### WHAT YOU ARE ASKED TO DO
Please copy each line of the records below that includes the word "planes".

### GIVEN DATA

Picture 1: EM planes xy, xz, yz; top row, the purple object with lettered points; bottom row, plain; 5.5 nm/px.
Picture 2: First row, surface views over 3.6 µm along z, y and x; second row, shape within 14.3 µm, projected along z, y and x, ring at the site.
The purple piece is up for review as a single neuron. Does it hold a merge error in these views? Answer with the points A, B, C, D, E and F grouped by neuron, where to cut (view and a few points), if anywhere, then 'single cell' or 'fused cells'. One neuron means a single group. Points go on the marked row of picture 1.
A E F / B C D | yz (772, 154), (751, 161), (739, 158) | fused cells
==
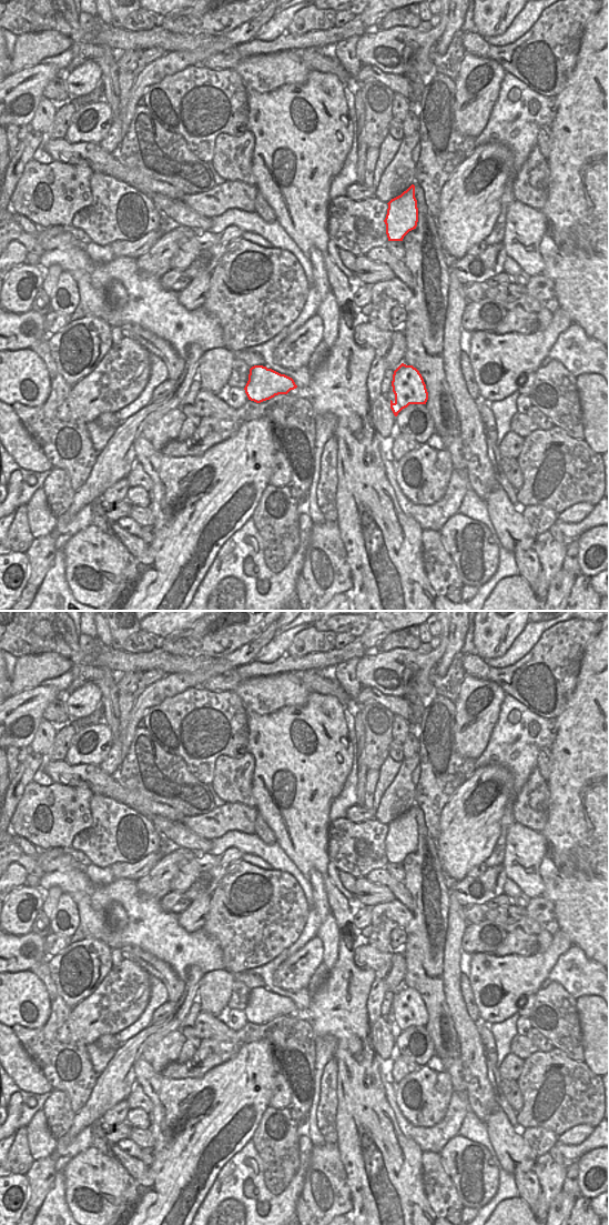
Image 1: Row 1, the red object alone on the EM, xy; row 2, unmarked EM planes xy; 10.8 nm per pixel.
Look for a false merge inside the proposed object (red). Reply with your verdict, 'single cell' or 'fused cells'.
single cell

### EXERCISE RESULT
Picture 1: EM planes xy, xz, yz; top row, the purple object with lettered points; bottom row, plain; 5.5 nm/px.
Image 1: Row 1, the red object alone on the EM, xy; row 2, unmarked EM planes xy; 10.8 nm per pixel.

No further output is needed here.